**Exercise description**
From the entries below, write out exactly the lines between the line holding "hfov_deg: 20.0" and the line holding "exposure_s: 1/101", inclusive, excluding any pictures.
[Dataset — start]
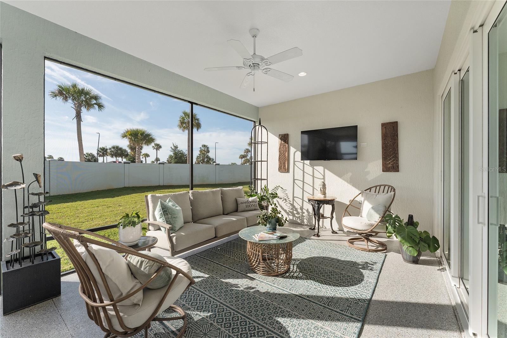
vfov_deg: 81.2
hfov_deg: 104.3
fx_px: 197
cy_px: 169
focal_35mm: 14
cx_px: 254
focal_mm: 14
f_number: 7.1
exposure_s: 1/1000
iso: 400
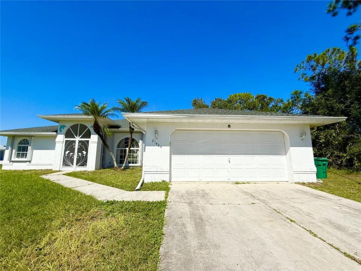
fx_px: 146
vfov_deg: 85.7
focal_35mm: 14
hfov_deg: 102.1
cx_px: 180
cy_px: 136
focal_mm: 2.22
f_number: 2.2
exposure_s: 1/6173
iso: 50
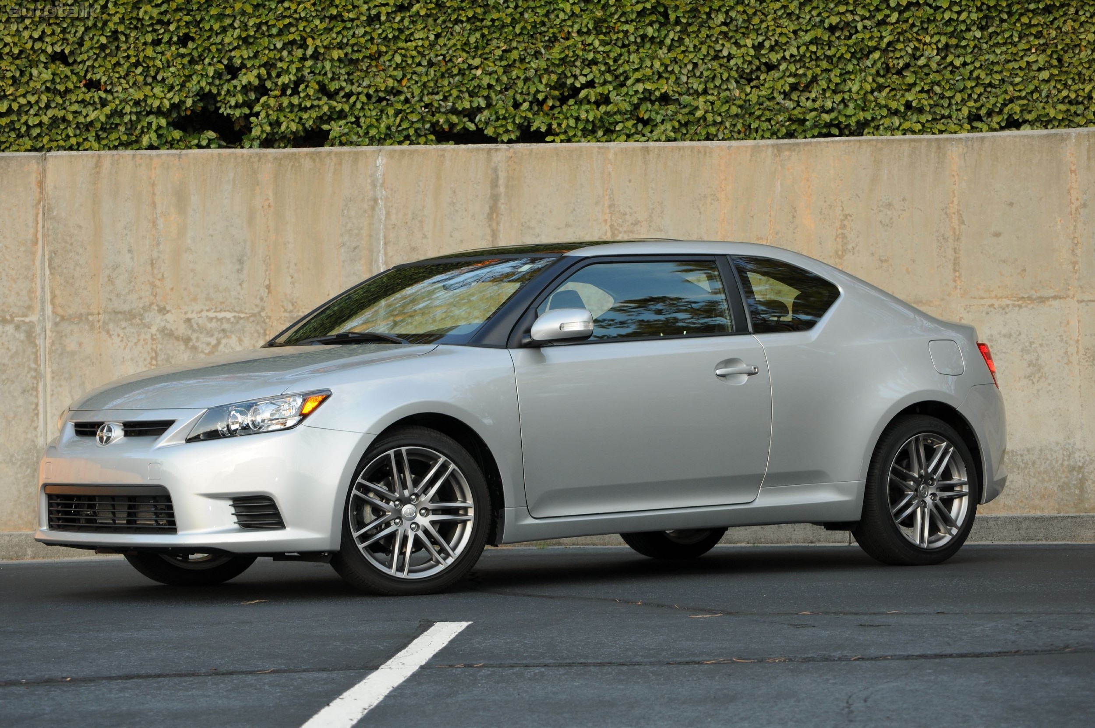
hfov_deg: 20.0
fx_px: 3099
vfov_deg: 13.4
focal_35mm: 102
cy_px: 364
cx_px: 548
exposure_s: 1/60
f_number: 8
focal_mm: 68
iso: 200
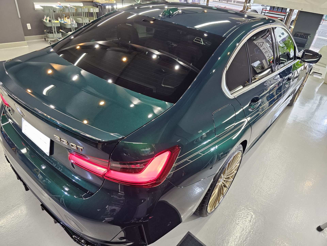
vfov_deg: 58.9
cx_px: 164
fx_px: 217
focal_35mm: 23
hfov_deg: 73.9
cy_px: 123
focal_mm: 6.3
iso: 200
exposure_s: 1/101
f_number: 1.7
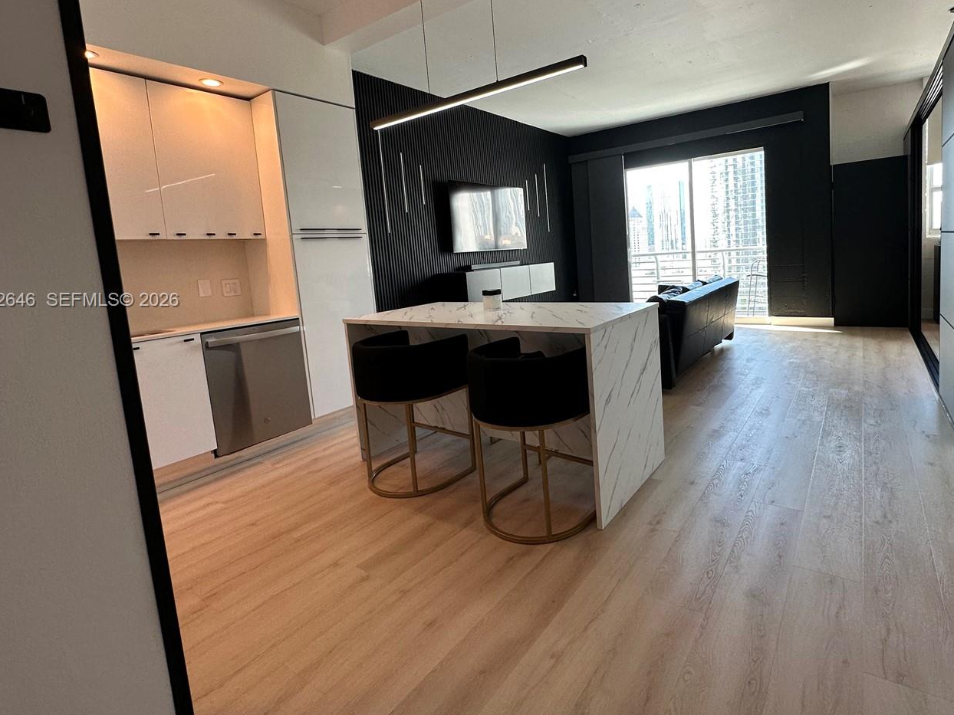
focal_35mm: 18
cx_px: 554
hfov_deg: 87.0
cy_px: 301
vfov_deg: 71.1
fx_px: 496
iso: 100
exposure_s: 1/120
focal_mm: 2.22
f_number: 2.2
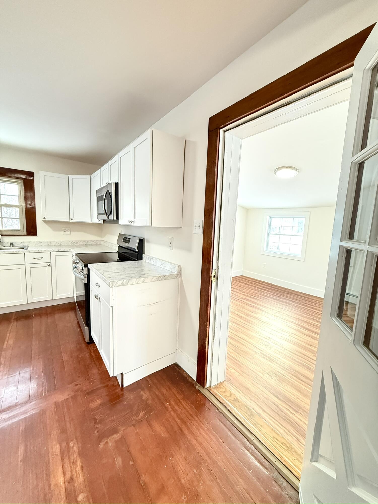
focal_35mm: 14
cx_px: 189
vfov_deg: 102.1
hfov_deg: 85.7
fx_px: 204
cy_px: 252
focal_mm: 2.22
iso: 640
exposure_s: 1/60
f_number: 2.2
[Dataset — finish]
**Written answer**
hfov_deg: 20.0
fx_px: 3099
vfov_deg: 13.4
focal_35mm: 102
cy_px: 364
cx_px: 548
exposure_s: 1/60
f_number: 8
focal_mm: 68
iso: 200
vfov_deg: 58.9
cx_px: 164
fx_px: 217
focal_35mm: 23
hfov_deg: 73.9
cy_px: 123
focal_mm: 6.3
iso: 200
exposure_s: 1/101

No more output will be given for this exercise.